# YOUR GOAL
Your answer is to be every line of the material that includes the string "的真实标签".

# EXERCISE DATA
------------

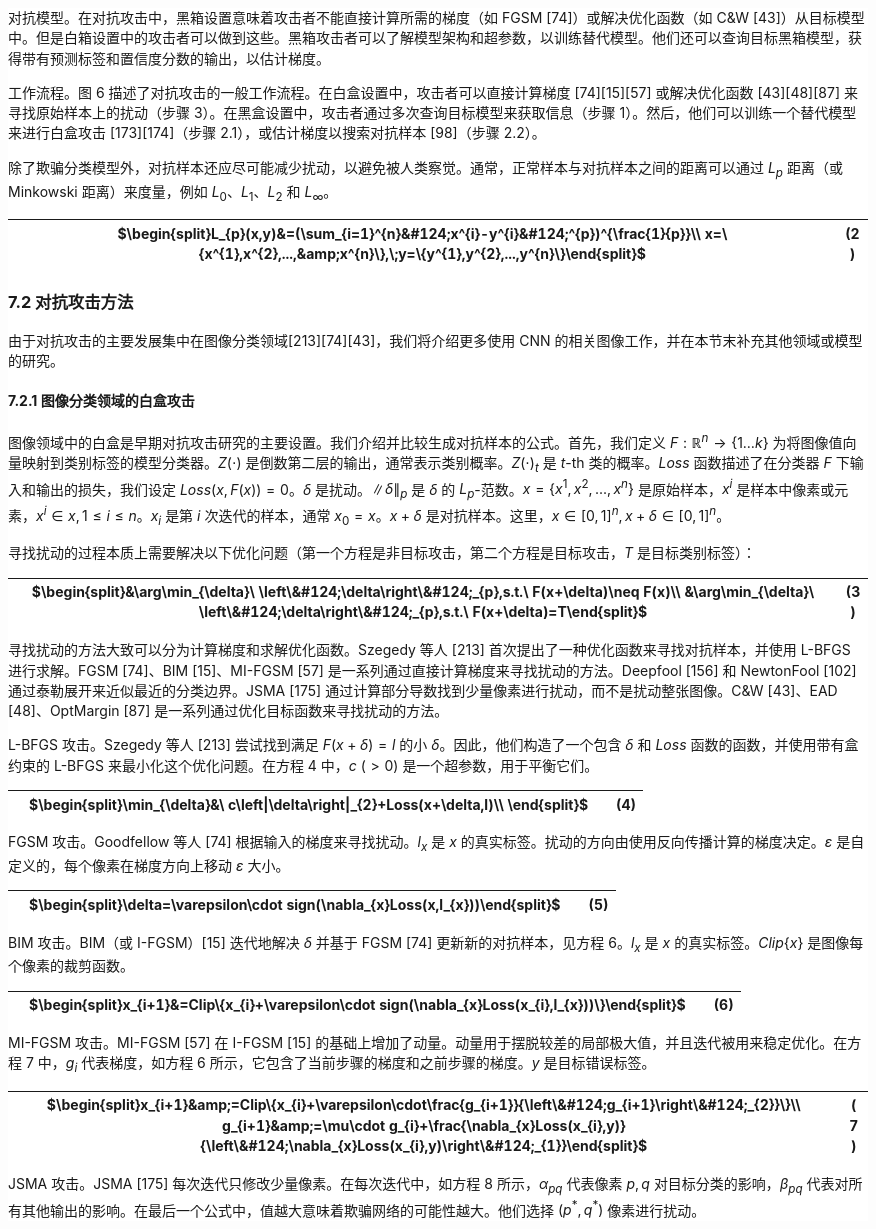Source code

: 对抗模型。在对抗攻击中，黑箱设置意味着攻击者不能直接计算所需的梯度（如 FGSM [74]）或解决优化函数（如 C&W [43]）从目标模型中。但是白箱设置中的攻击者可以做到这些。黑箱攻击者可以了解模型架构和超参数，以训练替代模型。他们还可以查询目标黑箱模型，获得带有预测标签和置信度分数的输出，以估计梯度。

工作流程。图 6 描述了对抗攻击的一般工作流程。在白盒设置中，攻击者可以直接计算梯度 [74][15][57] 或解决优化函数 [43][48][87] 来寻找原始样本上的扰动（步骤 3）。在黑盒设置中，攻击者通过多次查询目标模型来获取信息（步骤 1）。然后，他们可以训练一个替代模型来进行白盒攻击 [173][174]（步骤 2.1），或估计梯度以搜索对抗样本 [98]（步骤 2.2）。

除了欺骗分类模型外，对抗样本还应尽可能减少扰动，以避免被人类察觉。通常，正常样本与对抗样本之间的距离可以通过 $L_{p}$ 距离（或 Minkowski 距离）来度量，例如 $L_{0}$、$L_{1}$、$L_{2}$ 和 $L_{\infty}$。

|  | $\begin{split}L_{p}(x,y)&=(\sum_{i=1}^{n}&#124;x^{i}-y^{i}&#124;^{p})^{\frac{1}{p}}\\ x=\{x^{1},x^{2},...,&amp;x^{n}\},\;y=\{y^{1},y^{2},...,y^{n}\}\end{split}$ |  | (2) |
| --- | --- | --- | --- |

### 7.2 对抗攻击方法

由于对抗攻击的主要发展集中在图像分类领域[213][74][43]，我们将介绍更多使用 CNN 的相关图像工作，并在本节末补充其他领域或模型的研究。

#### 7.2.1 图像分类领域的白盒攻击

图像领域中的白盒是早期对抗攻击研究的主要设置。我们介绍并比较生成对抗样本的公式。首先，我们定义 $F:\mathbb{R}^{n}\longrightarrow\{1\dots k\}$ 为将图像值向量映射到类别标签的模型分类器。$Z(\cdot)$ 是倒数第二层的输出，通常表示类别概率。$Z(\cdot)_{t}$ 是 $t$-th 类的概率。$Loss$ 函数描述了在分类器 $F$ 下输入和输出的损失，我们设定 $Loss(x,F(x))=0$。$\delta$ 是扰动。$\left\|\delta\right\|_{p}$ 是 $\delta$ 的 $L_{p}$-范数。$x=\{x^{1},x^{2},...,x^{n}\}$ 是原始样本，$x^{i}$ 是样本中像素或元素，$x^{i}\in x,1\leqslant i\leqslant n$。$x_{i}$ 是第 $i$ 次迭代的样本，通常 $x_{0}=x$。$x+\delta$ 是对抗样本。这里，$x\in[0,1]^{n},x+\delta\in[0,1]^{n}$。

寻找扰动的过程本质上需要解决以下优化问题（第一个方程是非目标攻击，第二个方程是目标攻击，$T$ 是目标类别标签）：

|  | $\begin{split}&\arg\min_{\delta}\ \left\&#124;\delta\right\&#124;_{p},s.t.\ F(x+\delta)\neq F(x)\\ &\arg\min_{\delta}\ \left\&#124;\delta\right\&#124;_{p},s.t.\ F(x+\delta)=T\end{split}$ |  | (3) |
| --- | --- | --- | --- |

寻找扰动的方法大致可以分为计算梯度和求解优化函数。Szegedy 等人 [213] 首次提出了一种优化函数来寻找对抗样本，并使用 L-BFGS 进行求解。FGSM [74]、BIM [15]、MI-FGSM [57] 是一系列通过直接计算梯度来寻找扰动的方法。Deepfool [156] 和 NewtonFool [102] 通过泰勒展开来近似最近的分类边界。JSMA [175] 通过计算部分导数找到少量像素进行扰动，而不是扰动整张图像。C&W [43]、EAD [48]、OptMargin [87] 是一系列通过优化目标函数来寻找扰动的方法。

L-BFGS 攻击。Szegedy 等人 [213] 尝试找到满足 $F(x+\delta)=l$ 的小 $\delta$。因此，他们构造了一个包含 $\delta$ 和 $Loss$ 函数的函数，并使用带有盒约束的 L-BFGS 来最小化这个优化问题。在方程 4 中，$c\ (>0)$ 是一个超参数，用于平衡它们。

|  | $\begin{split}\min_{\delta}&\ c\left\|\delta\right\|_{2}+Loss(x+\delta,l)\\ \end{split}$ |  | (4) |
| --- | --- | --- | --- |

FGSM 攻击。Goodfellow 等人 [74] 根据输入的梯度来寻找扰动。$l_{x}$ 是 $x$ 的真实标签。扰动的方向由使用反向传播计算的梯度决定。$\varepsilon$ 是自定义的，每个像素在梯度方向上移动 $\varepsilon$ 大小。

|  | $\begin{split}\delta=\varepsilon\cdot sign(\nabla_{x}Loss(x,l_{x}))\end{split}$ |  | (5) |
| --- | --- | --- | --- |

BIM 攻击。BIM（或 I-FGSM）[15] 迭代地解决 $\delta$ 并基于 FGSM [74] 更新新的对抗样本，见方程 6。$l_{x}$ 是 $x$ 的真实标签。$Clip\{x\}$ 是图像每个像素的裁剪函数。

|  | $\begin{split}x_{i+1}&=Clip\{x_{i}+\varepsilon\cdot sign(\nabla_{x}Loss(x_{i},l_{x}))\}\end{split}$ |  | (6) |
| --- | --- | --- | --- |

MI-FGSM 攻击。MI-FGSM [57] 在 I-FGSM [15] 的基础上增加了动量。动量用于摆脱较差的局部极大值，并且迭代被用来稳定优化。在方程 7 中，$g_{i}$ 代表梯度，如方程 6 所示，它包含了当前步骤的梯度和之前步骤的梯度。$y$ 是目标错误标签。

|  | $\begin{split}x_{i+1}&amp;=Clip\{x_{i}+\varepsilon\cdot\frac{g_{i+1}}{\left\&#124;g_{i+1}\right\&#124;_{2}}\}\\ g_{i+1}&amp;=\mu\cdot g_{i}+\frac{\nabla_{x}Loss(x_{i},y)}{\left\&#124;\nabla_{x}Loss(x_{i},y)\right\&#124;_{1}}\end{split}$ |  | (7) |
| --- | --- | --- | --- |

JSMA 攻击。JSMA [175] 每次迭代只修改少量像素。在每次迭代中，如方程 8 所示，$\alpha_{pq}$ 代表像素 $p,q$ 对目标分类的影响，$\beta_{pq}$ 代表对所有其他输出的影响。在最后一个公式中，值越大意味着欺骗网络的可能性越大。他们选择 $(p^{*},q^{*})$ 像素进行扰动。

------------

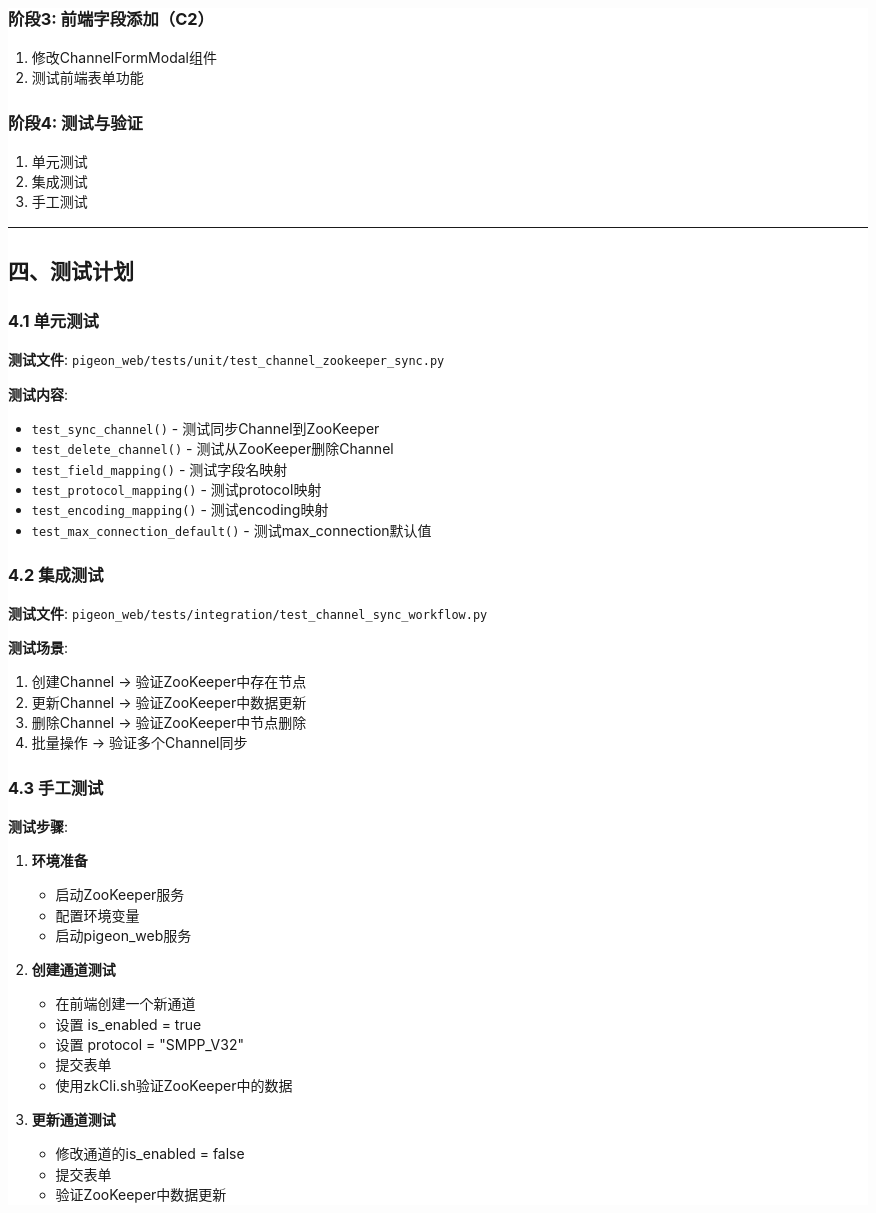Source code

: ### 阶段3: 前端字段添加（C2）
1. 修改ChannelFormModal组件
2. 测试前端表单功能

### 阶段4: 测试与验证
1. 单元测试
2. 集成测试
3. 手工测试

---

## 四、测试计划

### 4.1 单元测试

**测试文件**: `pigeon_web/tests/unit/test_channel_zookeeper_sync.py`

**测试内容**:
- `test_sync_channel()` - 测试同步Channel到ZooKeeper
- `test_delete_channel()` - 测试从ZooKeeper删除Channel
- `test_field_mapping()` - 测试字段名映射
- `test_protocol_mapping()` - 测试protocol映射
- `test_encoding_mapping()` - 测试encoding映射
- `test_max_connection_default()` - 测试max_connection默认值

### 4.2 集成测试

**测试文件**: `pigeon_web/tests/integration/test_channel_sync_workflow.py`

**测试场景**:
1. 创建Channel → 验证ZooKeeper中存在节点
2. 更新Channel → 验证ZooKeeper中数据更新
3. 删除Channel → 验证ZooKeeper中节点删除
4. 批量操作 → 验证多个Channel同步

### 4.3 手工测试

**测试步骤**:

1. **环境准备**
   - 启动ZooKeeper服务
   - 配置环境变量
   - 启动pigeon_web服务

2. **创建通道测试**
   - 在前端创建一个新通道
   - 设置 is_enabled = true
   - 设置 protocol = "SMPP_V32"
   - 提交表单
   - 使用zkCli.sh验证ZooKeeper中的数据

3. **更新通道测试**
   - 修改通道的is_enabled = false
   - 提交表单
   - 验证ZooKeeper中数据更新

------------

# EXERCISE SOLUTION
FGSM 攻击。Goodfellow 等人 [74] 根据输入的梯度来寻找扰动。$l_{x}$ 是 $x$ 的真实标签。扰动的方向由使用反向传播计算的梯度决定。$\varepsilon$ 是自定义的，每个像素在梯度方向上移动 $\varepsilon$ 大小。
BIM 攻击。BIM（或 I-FGSM）[15] 迭代地解决 $\delta$ 并基于 FGSM [74] 更新新的对抗样本，见方程 6。$l_{x}$ 是 $x$ 的真实标签。$Clip\{x\}$ 是图像每个像素的裁剪函数。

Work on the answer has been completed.